• Required work: All lines from the one containing "Bloomington, MN 55435" to the end of the entries below should be output exactly as they appear. No other lines should be output.

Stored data
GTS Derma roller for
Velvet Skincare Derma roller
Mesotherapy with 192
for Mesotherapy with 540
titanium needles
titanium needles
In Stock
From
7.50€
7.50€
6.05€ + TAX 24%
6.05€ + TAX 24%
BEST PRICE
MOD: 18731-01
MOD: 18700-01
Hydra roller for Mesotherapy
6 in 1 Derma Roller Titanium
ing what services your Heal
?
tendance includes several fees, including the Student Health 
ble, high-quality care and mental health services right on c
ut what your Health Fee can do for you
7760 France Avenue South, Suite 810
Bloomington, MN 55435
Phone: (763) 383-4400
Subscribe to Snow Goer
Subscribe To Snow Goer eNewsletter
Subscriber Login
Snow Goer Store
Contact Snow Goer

• Result of this exercise:
Bloomington, MN 55435
Phone: (763) 383-4400
Subscribe to Snow Goer
Subscribe To Snow Goer eNewsletter
Subscriber Login
Snow Goer Store
Contact Snow Goer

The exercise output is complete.